[BEGIN RECORDS PROVIDED]
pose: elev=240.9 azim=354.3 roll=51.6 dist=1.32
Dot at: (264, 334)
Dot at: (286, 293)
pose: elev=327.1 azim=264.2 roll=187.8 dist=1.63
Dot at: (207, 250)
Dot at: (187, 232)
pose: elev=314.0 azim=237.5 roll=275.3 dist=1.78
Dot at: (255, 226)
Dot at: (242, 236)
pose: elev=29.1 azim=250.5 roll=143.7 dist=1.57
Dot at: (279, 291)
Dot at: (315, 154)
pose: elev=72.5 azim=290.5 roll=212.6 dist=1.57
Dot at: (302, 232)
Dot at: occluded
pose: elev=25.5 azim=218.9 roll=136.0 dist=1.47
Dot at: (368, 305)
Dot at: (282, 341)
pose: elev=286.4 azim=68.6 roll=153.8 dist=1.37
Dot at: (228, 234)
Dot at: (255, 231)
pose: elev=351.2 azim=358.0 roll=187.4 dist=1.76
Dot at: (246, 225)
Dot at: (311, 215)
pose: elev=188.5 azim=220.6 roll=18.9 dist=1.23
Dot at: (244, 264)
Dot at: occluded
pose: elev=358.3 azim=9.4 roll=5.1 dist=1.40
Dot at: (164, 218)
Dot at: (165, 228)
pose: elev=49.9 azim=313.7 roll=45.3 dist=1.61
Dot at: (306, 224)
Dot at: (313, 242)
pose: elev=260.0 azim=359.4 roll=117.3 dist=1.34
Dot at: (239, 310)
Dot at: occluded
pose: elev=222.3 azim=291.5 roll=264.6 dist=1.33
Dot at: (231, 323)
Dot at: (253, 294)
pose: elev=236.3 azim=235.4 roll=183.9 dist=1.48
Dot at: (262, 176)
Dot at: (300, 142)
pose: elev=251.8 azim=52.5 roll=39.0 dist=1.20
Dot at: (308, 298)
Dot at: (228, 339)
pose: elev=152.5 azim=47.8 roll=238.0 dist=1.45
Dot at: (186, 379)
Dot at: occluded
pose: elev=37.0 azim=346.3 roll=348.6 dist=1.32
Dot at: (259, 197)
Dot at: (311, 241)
[END RECORDS PROVIDED]
AIM OF THE TASK
Rewrite all the rows above, replacing each "pose" with "camera" and leaving everything else unchanged.

ANSWER TO THIS EXERCISE
camera: elev=240.9 azim=354.3 roll=51.6 dist=1.32
Dot at: (264, 334)
Dot at: (286, 293)
camera: elev=327.1 azim=264.2 roll=187.8 dist=1.63
Dot at: (207, 250)
Dot at: (187, 232)
camera: elev=314.0 azim=237.5 roll=275.3 dist=1.78
Dot at: (255, 226)
Dot at: (242, 236)
camera: elev=29.1 azim=250.5 roll=143.7 dist=1.57
Dot at: (279, 291)
Dot at: (315, 154)
camera: elev=72.5 azim=290.5 roll=212.6 dist=1.57
Dot at: (302, 232)
Dot at: occluded
camera: elev=25.5 azim=218.9 roll=136.0 dist=1.47
Dot at: (368, 305)
Dot at: (282, 341)
camera: elev=286.4 azim=68.6 roll=153.8 dist=1.37
Dot at: (228, 234)
Dot at: (255, 231)
camera: elev=351.2 azim=358.0 roll=187.4 dist=1.76
Dot at: (246, 225)
Dot at: (311, 215)
camera: elev=188.5 azim=220.6 roll=18.9 dist=1.23
Dot at: (244, 264)
Dot at: occluded
camera: elev=358.3 azim=9.4 roll=5.1 dist=1.40
Dot at: (164, 218)
Dot at: (165, 228)
camera: elev=49.9 azim=313.7 roll=45.3 dist=1.61
Dot at: (306, 224)
Dot at: (313, 242)
camera: elev=260.0 azim=359.4 roll=117.3 dist=1.34
Dot at: (239, 310)
Dot at: occluded
camera: elev=222.3 azim=291.5 roll=264.6 dist=1.33
Dot at: (231, 323)
Dot at: (253, 294)
camera: elev=236.3 azim=235.4 roll=183.9 dist=1.48
Dot at: (262, 176)
Dot at: (300, 142)
camera: elev=251.8 azim=52.5 roll=39.0 dist=1.20
Dot at: (308, 298)
Dot at: (228, 339)
camera: elev=152.5 azim=47.8 roll=238.0 dist=1.45
Dot at: (186, 379)
Dot at: occluded
camera: elev=37.0 azim=346.3 roll=348.6 dist=1.32
Dot at: (259, 197)
Dot at: (311, 241)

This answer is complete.